Prentice Bisbal prentice.bisbal at rutgers.edu
Fri May 10 07:24:38 PDT 2013

On 05/10/2013 12:04 AM, Lux, Jim (337C) wrote:
> On 5/8/13 6:41 PM, "Prentice Bisbal" <prentice.bisbal at rutgers.edu> wrote:
>> On 05/08/2013 09:41 AM, Lux, Jim (337C) wrote:
>>> The game console business is a strange one, and I don't know that it has
>>> much to bring to the HPC world (whoa, that will provoke some comment).
>> Roadrunner's body isn't even cold yet, and everyone's already forgotten
>> about it. :(
>> http://en.wikipedia.org/wiki/IBM_Roadrunner
>> http://en.wikipedia.org/wiki/Cell_microprocessor
> I think roadrunner is an example of a one-off stunt..
> In the long run, "easy programming" is probably a bigger cost driver.

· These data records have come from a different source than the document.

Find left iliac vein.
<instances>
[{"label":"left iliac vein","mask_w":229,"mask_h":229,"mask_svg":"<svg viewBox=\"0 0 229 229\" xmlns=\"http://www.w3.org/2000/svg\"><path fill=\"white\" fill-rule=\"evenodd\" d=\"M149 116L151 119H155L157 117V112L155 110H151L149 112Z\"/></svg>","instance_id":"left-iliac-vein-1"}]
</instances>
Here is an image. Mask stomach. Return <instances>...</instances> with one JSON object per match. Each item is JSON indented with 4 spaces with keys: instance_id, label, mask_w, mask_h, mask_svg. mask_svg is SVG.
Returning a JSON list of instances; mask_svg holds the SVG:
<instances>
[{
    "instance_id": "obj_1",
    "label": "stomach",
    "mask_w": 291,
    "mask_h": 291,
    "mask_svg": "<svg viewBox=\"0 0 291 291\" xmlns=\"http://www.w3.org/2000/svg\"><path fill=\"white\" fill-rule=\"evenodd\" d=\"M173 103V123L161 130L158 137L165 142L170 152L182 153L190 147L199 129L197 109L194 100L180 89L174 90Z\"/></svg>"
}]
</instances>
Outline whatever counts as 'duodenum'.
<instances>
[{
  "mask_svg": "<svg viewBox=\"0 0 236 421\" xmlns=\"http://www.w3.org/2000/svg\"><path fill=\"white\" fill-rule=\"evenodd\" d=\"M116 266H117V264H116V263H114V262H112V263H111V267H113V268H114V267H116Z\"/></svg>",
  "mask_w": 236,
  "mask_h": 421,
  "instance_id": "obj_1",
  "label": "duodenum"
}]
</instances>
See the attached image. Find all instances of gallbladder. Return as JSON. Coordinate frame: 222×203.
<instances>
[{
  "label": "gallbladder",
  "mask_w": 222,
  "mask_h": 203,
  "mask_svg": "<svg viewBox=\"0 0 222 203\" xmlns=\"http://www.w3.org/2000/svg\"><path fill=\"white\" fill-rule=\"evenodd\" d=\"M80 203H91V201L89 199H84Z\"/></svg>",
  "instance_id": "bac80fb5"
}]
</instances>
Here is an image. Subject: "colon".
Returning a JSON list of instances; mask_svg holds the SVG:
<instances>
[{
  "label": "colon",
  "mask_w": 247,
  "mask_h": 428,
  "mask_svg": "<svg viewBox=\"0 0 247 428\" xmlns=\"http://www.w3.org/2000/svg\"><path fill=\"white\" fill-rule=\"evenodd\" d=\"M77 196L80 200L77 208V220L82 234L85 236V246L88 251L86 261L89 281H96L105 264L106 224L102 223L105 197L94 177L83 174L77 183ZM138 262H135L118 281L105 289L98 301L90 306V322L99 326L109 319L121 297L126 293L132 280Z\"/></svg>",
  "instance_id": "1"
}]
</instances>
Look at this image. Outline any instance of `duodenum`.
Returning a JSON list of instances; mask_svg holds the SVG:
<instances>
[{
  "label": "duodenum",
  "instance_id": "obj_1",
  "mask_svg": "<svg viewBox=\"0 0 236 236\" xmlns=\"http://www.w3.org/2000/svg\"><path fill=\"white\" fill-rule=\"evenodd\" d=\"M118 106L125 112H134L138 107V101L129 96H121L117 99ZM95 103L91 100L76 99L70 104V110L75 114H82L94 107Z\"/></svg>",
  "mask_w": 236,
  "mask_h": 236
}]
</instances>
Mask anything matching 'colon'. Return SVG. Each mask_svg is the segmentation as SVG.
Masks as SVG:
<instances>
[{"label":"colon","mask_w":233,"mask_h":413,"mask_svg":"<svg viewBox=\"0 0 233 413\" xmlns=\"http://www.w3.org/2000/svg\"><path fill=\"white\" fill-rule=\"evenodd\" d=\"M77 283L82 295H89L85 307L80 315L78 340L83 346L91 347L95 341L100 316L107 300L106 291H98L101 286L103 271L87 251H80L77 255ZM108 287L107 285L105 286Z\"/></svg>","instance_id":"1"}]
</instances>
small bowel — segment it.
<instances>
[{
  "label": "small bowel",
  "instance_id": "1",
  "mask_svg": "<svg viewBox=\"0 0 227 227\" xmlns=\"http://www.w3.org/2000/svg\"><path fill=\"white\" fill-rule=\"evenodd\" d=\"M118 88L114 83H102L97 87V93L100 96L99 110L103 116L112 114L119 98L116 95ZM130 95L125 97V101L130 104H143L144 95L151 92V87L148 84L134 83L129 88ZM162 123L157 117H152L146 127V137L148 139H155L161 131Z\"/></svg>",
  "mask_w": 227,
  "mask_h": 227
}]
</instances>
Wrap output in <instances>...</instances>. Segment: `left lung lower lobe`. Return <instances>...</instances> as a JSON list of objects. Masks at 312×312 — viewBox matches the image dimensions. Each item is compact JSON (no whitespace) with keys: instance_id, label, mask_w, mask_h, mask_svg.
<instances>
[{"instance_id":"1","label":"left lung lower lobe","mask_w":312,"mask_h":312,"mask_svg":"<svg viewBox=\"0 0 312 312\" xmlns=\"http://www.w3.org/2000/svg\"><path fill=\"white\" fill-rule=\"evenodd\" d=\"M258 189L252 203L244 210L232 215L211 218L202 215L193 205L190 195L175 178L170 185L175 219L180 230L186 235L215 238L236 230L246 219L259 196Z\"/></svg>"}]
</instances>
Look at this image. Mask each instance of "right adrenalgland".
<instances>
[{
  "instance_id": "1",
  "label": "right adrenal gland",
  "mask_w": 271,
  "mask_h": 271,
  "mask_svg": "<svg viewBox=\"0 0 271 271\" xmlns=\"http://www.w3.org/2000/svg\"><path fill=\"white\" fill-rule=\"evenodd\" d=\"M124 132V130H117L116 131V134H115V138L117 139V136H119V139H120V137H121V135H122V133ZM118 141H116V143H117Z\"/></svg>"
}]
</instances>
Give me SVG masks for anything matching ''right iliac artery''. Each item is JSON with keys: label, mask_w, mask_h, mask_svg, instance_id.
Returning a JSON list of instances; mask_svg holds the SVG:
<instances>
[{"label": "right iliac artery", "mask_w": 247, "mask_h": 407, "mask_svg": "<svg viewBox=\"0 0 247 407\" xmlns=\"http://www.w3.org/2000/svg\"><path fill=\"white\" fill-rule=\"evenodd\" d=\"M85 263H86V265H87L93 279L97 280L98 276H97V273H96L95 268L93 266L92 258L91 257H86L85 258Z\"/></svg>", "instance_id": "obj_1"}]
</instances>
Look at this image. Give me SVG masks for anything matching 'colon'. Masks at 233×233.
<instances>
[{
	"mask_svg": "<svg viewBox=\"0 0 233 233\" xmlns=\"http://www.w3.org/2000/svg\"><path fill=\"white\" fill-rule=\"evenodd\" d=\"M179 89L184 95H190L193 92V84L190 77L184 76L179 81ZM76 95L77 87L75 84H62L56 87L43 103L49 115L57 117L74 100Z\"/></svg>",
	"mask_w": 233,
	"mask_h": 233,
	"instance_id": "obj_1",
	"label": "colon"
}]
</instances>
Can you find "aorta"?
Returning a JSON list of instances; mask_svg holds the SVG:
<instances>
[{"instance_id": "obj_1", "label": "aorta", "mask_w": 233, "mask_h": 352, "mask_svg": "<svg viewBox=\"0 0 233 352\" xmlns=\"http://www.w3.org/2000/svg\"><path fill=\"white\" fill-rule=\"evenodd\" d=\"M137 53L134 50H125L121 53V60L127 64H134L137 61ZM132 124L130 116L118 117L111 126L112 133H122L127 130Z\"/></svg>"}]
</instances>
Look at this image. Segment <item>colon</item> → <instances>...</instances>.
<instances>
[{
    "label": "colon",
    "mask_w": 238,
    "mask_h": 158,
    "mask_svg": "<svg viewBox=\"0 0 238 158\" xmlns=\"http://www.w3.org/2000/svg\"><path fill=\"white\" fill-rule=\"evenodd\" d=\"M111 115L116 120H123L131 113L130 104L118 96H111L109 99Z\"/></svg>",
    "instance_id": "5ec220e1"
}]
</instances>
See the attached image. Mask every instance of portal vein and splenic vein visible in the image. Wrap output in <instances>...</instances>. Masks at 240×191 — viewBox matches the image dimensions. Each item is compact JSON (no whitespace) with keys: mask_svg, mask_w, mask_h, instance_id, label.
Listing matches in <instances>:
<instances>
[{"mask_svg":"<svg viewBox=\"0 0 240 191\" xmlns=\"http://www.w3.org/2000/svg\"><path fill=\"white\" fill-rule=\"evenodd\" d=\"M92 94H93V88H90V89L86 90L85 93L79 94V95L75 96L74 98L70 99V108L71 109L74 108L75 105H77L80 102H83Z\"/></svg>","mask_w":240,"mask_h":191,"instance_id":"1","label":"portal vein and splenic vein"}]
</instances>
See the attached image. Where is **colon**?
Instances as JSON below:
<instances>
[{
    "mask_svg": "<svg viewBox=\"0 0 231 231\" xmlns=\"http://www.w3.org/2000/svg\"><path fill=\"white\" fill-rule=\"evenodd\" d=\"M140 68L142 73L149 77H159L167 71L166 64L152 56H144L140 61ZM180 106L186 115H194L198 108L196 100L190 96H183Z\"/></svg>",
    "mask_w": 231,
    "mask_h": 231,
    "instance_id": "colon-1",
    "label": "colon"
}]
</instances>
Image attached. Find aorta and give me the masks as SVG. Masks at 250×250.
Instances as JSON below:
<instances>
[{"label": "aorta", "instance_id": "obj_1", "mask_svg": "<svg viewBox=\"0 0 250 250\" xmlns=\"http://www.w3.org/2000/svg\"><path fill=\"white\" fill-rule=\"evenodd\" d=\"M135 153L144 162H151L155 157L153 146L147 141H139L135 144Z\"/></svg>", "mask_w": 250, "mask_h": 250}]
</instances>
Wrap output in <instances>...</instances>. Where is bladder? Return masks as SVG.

One man's "stunt" is another man's "experiment" or "proof-of-concept". I 
think that Roadrunner succeeded as a proof-of-concept for using 
accelerators. If it failed because of programming difficulty, that's a 
software/people issue. While still a significant problem that can't be 
ignored, I was thinking only about hardware, and your statement. The 
success of Roadrunner in breaking the petaflop barrier can't be ignored, 
and proves that the gaming console world has already brought something 
to the HPC world.

Now it's success as a USABLE computer, is a different story, and a valid 

Roadrunner isn't the only example of game console technology in HPC. 
Google for "PS3 cluster", and you'll find a multiple cases of people 
using PS3s for HPC clusters. Yes, most were small experiments, but it 
can be argued that the reason PS3 clusters weren't widely adopted was a 
people issue more than a technical hardware capabilities problem - I'm 
sure there wasn't a large ecosystem of software available for the PS3, 
and while it wasn't hard to create a proof-of-concept cluster, I imagine 
the resources it would take to port all the libraries/utilities to the 
PS3 hardware scientist are used to having on an x86 system probably 
prohibited practical use and wide-spread adoption.